* _What you need to do_
Extract all lines in the data that contain the word "tail".

* _Information provided_
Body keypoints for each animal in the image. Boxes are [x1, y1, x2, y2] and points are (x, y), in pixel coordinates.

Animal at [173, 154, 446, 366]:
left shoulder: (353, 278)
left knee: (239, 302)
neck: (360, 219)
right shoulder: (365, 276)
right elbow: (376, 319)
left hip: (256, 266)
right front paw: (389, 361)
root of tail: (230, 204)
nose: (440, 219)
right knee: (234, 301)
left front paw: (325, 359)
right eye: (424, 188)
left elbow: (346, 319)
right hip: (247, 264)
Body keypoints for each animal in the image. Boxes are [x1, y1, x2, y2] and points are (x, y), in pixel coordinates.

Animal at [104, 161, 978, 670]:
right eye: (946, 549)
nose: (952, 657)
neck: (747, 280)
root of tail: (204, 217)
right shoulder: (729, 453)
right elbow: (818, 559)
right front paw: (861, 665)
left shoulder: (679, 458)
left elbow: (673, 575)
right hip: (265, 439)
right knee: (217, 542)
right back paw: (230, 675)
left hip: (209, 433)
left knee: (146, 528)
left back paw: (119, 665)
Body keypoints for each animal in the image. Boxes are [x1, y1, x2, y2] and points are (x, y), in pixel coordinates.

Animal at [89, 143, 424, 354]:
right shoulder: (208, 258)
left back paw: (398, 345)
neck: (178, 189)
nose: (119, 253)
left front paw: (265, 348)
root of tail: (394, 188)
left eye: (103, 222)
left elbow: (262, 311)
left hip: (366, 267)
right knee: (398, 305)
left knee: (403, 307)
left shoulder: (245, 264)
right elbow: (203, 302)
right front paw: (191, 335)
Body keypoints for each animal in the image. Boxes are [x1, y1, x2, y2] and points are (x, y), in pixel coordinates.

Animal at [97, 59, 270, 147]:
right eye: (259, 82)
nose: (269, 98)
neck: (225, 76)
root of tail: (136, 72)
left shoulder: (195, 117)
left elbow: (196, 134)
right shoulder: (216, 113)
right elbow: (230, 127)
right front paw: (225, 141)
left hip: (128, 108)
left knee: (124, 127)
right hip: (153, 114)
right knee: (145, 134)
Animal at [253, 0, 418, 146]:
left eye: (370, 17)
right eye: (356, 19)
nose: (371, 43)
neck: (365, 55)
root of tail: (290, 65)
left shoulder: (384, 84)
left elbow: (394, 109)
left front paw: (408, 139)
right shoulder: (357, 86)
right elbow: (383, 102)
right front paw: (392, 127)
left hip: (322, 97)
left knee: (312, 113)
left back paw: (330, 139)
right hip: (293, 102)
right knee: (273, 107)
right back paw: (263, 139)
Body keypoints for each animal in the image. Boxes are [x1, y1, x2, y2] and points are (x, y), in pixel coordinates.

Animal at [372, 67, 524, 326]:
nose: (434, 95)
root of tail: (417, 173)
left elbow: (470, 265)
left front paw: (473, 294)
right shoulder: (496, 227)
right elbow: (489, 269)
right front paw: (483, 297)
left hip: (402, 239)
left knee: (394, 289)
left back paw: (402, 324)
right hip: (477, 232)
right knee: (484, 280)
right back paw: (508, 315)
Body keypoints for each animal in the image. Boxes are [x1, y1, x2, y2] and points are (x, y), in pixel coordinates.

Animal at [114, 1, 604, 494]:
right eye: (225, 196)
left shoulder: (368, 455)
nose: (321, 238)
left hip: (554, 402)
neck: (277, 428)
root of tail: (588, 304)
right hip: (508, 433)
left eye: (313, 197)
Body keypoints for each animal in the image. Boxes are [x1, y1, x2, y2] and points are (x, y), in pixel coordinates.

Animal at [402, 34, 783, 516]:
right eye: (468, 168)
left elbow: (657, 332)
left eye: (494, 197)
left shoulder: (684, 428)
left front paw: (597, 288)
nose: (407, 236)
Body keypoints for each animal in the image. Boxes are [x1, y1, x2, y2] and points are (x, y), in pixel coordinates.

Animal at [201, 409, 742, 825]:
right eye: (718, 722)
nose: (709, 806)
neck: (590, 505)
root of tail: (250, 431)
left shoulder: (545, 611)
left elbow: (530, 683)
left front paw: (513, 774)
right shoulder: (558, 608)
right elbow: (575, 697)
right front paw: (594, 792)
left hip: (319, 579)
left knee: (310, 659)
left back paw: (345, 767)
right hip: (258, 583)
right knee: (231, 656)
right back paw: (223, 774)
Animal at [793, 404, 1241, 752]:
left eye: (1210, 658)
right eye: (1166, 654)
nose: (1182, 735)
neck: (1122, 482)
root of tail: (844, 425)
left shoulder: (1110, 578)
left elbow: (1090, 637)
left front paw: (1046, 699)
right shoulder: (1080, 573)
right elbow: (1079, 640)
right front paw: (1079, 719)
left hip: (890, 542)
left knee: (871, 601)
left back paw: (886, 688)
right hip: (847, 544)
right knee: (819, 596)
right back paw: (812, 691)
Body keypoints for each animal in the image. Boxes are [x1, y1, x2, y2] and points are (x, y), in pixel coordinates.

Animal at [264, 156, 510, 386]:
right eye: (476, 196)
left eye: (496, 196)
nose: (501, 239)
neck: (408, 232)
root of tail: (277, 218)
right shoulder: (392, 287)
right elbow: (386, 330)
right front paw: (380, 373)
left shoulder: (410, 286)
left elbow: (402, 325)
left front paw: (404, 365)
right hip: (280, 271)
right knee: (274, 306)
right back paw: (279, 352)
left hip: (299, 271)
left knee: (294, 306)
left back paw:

* _Solution below_
root of tail: (230, 204)
root of tail: (204, 217)
root of tail: (394, 188)
root of tail: (136, 72)
root of tail: (290, 65)
root of tail: (417, 173)
root of tail: (588, 304)
root of tail: (250, 431)
root of tail: (844, 425)
root of tail: (277, 218)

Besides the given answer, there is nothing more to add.